Saturday, December 3, 2022

Hurt

It hurts. 

It hurts when people you care about say they want your time, but won’t make time for you. 

It hurts when you are desperate to interact with someone outside of work and you realize no one is available.

It hurts when you tell the good stories and are told you are “humble bragging”.

It hurts when you tell the bad stories and are told you only complain. 

It hurts to give everything to kids at school and be told that you aren’t giving enough.

It hurts to come home at night and have nothing left to give to your own family.

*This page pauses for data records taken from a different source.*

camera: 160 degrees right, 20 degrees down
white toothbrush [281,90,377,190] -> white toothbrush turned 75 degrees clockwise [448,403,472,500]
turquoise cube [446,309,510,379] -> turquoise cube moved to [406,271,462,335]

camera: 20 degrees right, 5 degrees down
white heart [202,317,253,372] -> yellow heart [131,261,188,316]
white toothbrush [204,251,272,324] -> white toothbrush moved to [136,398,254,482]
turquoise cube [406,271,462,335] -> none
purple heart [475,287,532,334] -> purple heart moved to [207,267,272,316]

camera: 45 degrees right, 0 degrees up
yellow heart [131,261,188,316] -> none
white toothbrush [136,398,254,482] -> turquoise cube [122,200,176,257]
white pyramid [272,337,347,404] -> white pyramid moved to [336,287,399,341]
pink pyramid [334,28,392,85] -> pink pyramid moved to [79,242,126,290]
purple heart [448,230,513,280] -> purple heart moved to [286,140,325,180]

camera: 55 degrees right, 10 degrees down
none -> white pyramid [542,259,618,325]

I‘M hurting. This is a cry for help. 

I don’t know how to do this much longer. 

The smiles are always forced.





Shutting up and down

When it’s something good that happened or a sharing of a compliment, it’s a humble brag and I’m ridiculous.

When it’s a story of frustration or hurt, all I do is complain. 

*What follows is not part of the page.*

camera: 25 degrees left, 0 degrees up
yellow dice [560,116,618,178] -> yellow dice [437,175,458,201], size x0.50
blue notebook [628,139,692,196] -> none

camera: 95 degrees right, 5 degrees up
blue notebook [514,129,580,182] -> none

Almost 34 hours ago exactly I learned a new truth: my worth is simply shutting up, smiling and nodding when appropriate. 




Sunday, November 20, 2022

Annual holiday truths

This is my brutal truth:

I have no ideas for anyone for Christmas. Like, literally no one. My mom. My husband. My own children.
No one.

I don’t want to do this.

Can we just fast forward a few months so I don’t have to deal with the anxiety and pressure of cleaning and decorating and cooking and wrapping?! I’m hyperventilating and feel like my only identity right now is servant and my head hurts and I just can’t. If I give 100% of myself at school (which is apparently not enough and I need to somehow move faster and do more and be more and expect less… somehow), and 100% of myself to my family who think I’m insane or just feeling sorry for myself, and 100% to all the people in my life and 100% to maintaining a household and where is there room to breathe?! I don’t have balance. I don’t even know what balance looks like. I have several unfolded laundry baskets and dirty hair and dust everywhere and clutter and 12 things to return to Amazon, but no balance. 

And I have people I love dearly who are struggling. People who are dealing with far more than they should ever have to in a lifetime. And I feel as though I can’t help; I can’t lend a shoulder or an ear or a hand to help because I’m drowning and my own life vest is floating out to sea.